*** Opening of Exercise data ***

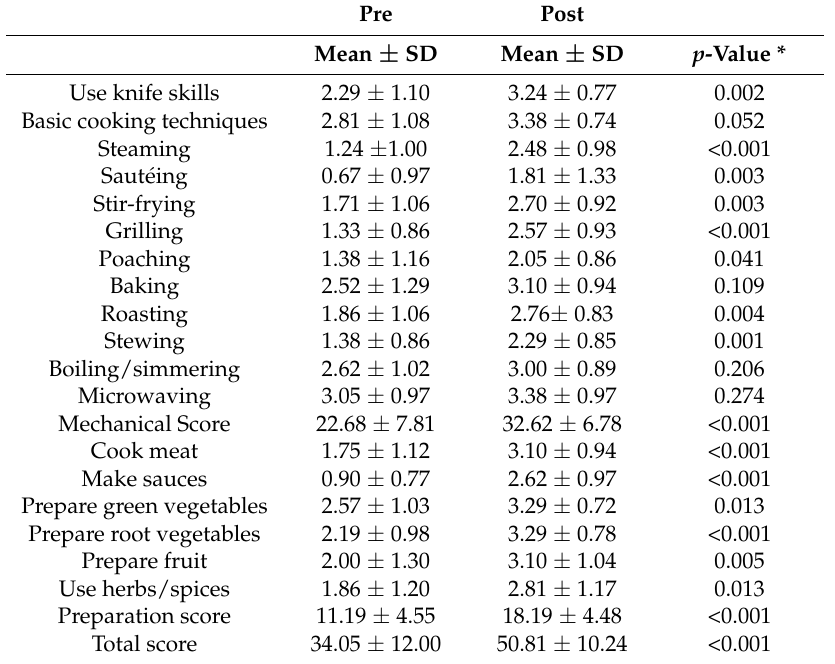
Table 2. Mean (SD) scores for the individual cooking confidence questions and the mechanical and preparation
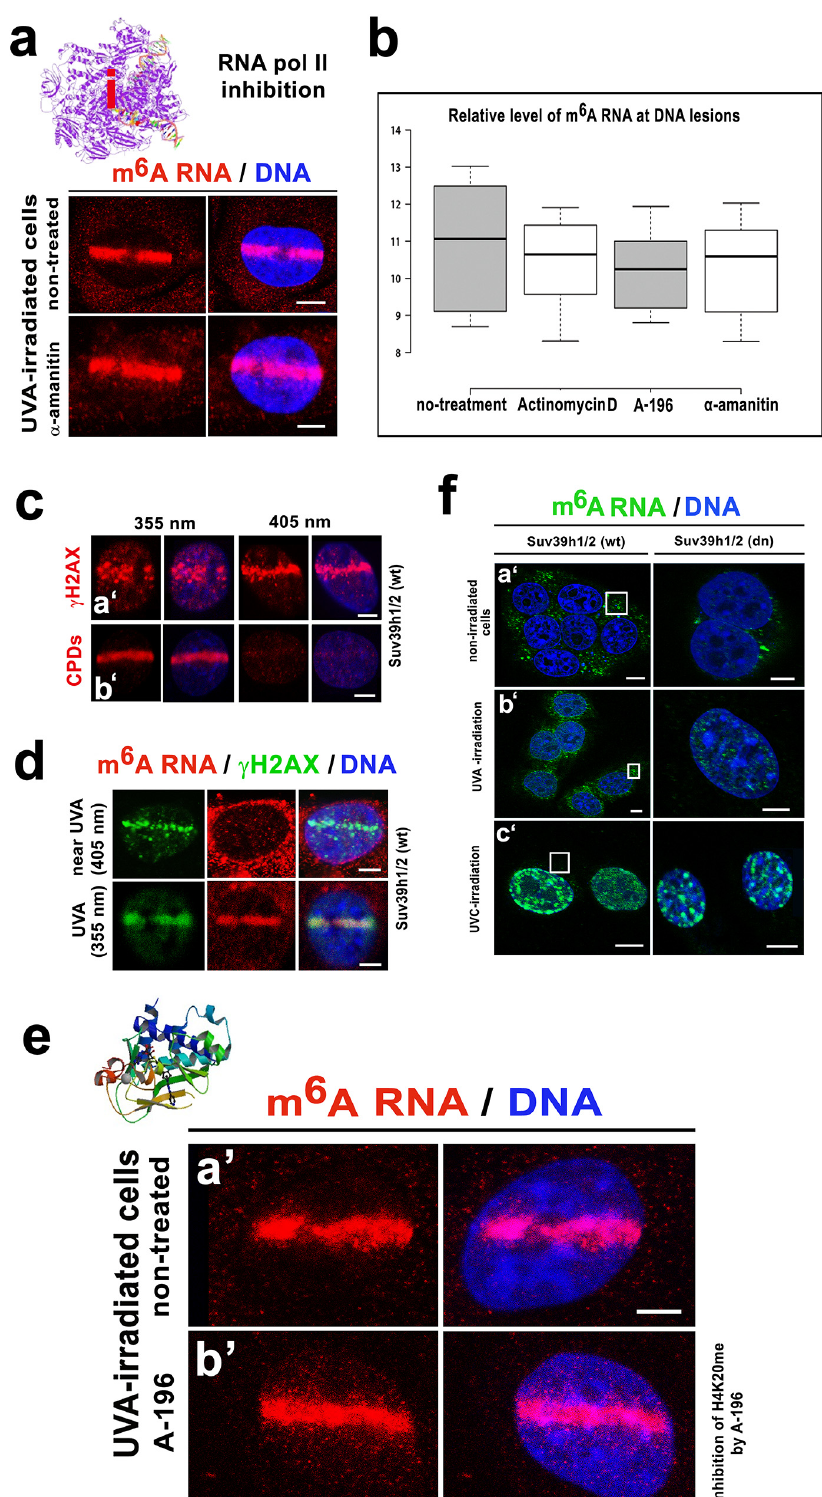
Figure 4. m 6 A RNAs were present at only CPD-positive chromatin, and inhibitors of RNA pol I and RNA pol II did not a ff ect the m 6 A RNA level in the microirradiated regions. ( a ) An inhibitor of RNA pol II, α -amanitin, did not a ff ect m 6 A RNA levels at the DNA lesions. For an illustration of RNA pol II inhibition (red i), the RNA pol II elongation complex was adapted from the PDB database [51]. ( b ) Summary of the inhibitory e ff ects (treatment by actinomycin D, A-196, and α -amanitin) on m 6 A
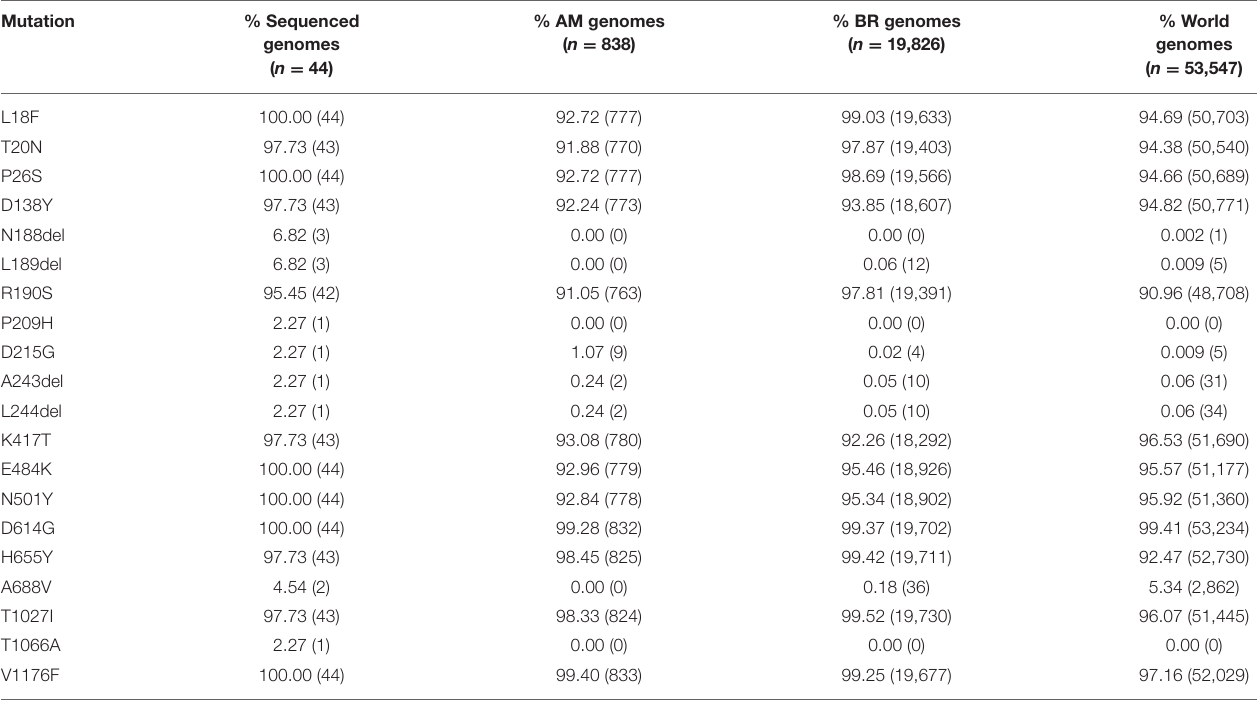
TABLE 1 | Frequency of spike mutations identified in the P.1 sequenced genomes (this study) compared with sequences from Amazonas, Brazil and World (up to September 12, 2021) available on GISAID. % AM genomes Mutation % Sequenced ( n = genomes ( n = 44)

*** Close of Exercise data ***

■ Task directions: Write out exactly the lines beginning with the line that holds "Figure 4. m" and ending with the final line of the data, both ends included, without the pictures.

■ Answer box:
Figure 4. m 6 A RNAs were present at only CPD-positive chromatin, and inhibitors of RNA pol I and RNA pol II did not a ff ect the m 6 A RNA level in the microirradiated regions. ( a ) An inhibitor of RNA pol II, α -amanitin, did not a ff ect m 6 A RNA levels at the DNA lesions. For an illustration of RNA pol II inhibition (red i), the RNA pol II elongation complex was adapted from the PDB database [51]. ( b ) Summary of the inhibitory e ff ects (treatment by actinomycin D, A-196, and α -amanitin) on m 6 A
TABLE 1 | Frequency of spike mutations identified in the P.1 sequenced genomes (this study) compared with sequences from Amazonas, Brazil and World (up to September 12, 2021) available on GISAID. % AM genomes Mutation % Sequenced ( n = genomes ( n = 44)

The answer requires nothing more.